Rewrite all the lines of the records below as a Markdown table with the columns Row and Line, numbering each row and leaving out blank lines. Leave the pictures out of your answer.

## START RAW RECORDS

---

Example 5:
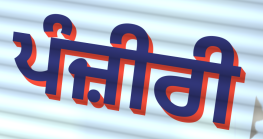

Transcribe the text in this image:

ਪੰਜ਼ੀਰੀ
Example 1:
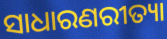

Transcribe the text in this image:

ସାଧାରଣରୀତ୍ୟା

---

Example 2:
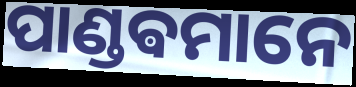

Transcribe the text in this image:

ପାଣ୍ଡଵମାନେ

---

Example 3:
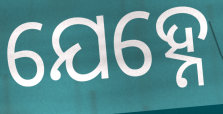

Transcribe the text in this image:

ଯେହ୍ନେ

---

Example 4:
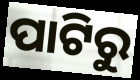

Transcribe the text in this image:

ପାଟିରୁ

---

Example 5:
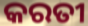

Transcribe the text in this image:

କରତୀ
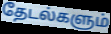
தேடல்களும்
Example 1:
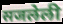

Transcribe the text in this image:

सजलेली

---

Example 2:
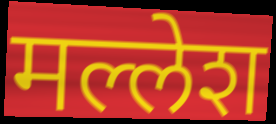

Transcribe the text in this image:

मल्लेश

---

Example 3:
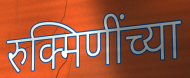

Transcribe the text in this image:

रुक्मिणींच्या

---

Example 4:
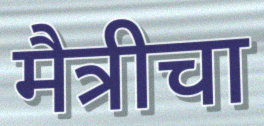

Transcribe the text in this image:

मैत्रीचा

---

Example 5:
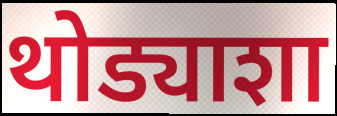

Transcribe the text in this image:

थोड्याशा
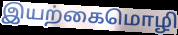
இயற்கைமொழி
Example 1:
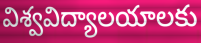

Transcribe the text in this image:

విశ్వవిద్యాలయాలకు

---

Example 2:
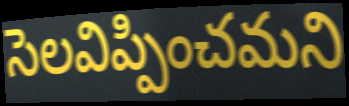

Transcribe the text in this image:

సెలవిప్పించమని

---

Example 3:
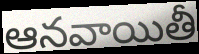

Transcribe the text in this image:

ఆనవాయితీ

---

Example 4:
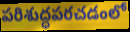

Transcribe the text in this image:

పరిశుద్ధపరచడంలో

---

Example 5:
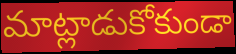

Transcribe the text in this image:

మాట్లాడుకోకుండా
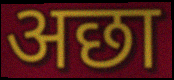
अछा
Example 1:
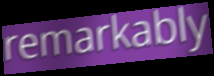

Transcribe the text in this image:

remarkably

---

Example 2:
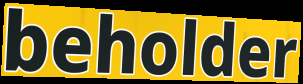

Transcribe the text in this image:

beholder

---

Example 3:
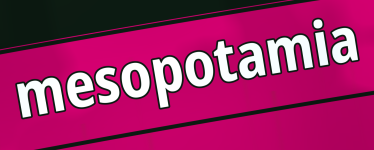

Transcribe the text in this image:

mesopotamia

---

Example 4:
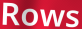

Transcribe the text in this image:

Rows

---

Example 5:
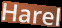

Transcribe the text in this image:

Harel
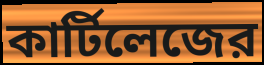
কার্টিলেজের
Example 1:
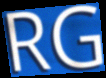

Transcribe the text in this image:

RG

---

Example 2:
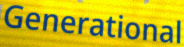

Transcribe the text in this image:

Generational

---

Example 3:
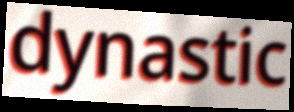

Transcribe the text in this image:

dynastic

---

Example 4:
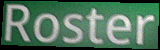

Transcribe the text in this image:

Roster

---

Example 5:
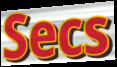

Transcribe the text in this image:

Secs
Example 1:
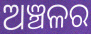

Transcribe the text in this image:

ଅଞ୍ଚଳର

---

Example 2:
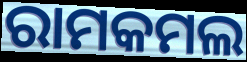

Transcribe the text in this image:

ରାମକମଲ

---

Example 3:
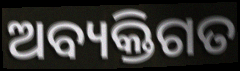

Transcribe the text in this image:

ଅବ୍ୟକ୍ତିଗତ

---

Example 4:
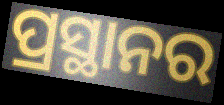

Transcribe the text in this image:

ପ୍ରସ୍ଥାନର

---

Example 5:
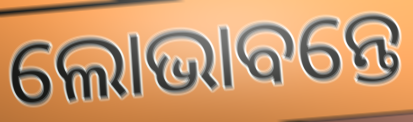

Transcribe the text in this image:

ଲୋଭାବନ୍ତେ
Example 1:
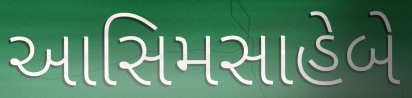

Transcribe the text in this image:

આસિમસાહેબે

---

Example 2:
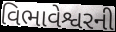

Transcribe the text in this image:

વિભાવેશ્વરની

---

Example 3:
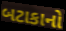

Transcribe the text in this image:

બટાકાનો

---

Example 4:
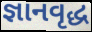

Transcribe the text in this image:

જ્ઞાનવૃદ્ધ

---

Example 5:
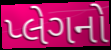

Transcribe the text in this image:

પ્લેગનો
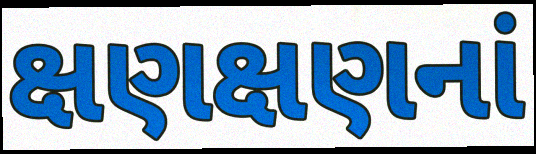
ક્ષણક્ષણનાં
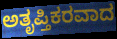
ಅತೃಪ್ತಿಕರವಾದ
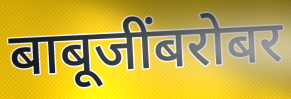
बाबूजींबरोबर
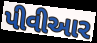
પીવીઆર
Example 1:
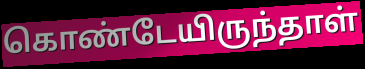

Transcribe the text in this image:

கொண்டேயிருந்தாள்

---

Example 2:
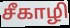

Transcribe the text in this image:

சீகாழி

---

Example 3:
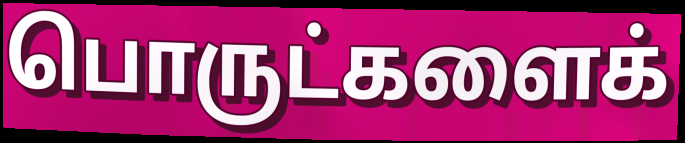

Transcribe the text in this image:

## END RAW RECORDS

_CORRECT RESULT_:
| Row | Line |
|---|---|
| 1 | --- |
| 2 | Example 5: |
| 3 | Transcribe the text in this image: |
| 4 | ਪੰਜ਼ੀਰੀ |
| 5 | Example 1: |
| 6 | Transcribe the text in this image: |
| 7 | ସାଧାରଣରୀତ୍ୟା |
| 8 | --- |
| 9 | Example 2: |
| 10 | Transcribe the text in this image: |
| 11 | ପାଣ୍ଡଵମାନେ |
| 12 | --- |
| 13 | Example 3: |
| 14 | Transcribe the text in this image: |
| 15 | ଯେହ୍ନେ |
| 16 | --- |
| 17 | Example 4: |
| 18 | Transcribe the text in this image: |
| 19 | ପାଟିରୁ |
| 20 | --- |
| 21 | Example 5: |
| 22 | Transcribe the text in this image: |
| 23 | କରତୀ |
| 24 | தேடல்களும் |
| 25 | Example 1: |
| 26 | Transcribe the text in this image: |
| 27 | सजलेली |
| 28 | --- |
| 29 | Example 2: |
| 30 | Transcribe the text in this image: |
| 31 | मल्लेश |
| 32 | --- |
| 33 | Example 3: |
| 34 | Transcribe the text in this image: |
| 35 | रुक्मिणींच्या |
| 36 | --- |
| 37 | Example 4: |
| 38 | Transcribe the text in this image: |
| 39 | मैत्रीचा |
| 40 | --- |
| 41 | Example 5: |
| 42 | Transcribe the text in this image: |
| 43 | थोड्याशा |
| 44 | இயற்கைமொழி |
| 45 | Example 1: |
| 46 | Transcribe the text in this image: |
| 47 | విశ్వవిద్యాలయాలకు |
| 48 | --- |
| 49 | Example 2: |
| 50 | Transcribe the text in this image: |
| 51 | సెలవిప్పించమని |
| 52 | --- |
| 53 | Example 3: |
| 54 | Transcribe the text in this image: |
| 55 | ఆనవాయితీ |
| 56 | --- |
| 57 | Example 4: |
| 58 | Transcribe the text in this image: |
| 59 | పరిశుద్ధపరచడంలో |
| 60 | --- |
| 61 | Example 5: |
| 62 | Transcribe the text in this image: |
| 63 | మాట్లాడుకోకుండా |
| 64 | अछा |
| 65 | Example 1: |
| 66 | Transcribe the text in this image: |
| 67 | remarkably |
| 68 | --- |
| 69 | Example 2: |
| 70 | Transcribe the text in this image: |
| 71 | beholder |
| 72 | --- |
| 73 | Example 3: |
| 74 | Transcribe the text in this image: |
| 75 | mesopotamia |
| 76 | --- |
| 77 | Example 4: |
| 78 | Transcribe the text in this image: |
| 79 | Rows |
| 80 | --- |
| 81 | Example 5: |
| 82 | Transcribe the text in this image: |
| 83 | Harel |
| 84 | কার্টিলেজের |
| 85 | Example 1: |
| 86 | Transcribe the text in this image: |
| 87 | RG |
| 88 | --- |
| 89 | Example 2: |
| 90 | Transcribe the text in this image: |
| 91 | Generational |
| 92 | --- |
| 93 | Example 3: |
| 94 | Transcribe the text in this image: |
| 95 | dynastic |
| 96 | --- |
| 97 | Example 4: |
| 98 | Transcribe the text in this image: |
| 99 | Roster |
| 100 | --- |
| 101 | Example 5: |
| 102 | Transcribe the text in this image: |
| 103 | Secs |
| 104 | Example 1: |
| 105 | Transcribe the text in this image: |
| 106 | ଅଞ୍ଚଳର |
| 107 | --- |
| 108 | Example 2: |
| 109 | Transcribe the text in this image: |
| 110 | ରାମକମଲ |
| 111 | --- |
| 112 | Example 3: |
| 113 | Transcribe the text in this image: |
| 114 | ଅବ୍ୟକ୍ତିଗତ |
| 115 | --- |
| 116 | Example 4: |
| 117 | Transcribe the text in this image: |
| 118 | ପ୍ରସ୍ଥାନର |
| 119 | --- |
| 120 | Example 5: |
| 121 | Transcribe the text in this image: |
| 122 | ଲୋଭାବନ୍ତେ |
| 123 | Example 1: |
| 124 | Transcribe the text in this image: |
| 125 | આસિમસાહેબે |
| 126 | --- |
| 127 | Example 2: |
| 128 | Transcribe the text in this image: |
| 129 | વિભાવેશ્વરની |
| 130 | --- |
| 131 | Example 3: |
| 132 | Transcribe the text in this image: |
| 133 | બટાકાનો |
| 134 | --- |
| 135 | Example 4: |
| 136 | Transcribe the text in this image: |
| 137 | જ્ઞાનવૃદ્ધ |
| 138 | --- |
| 139 | Example 5: |
| 140 | Transcribe the text in this image: |
| 141 | પ્લેગનો |
| 142 | ક્ષણક્ષણનાં |
| 143 | ಅತೃಪ್ತಿಕರವಾದ |
| 144 | बाबूजींबरोबर |
| 145 | પીવીઆર |
| 146 | Example 1: |
| 147 | Transcribe the text in this image: |
| 148 | கொண்டேயிருந்தாள் |
| 149 | --- |
| 150 | Example 2: |
| 151 | Transcribe the text in this image: |
| 152 | சீகாழி |
| 153 | --- |
| 154 | Example 3: |
| 155 | Transcribe the text in this image: |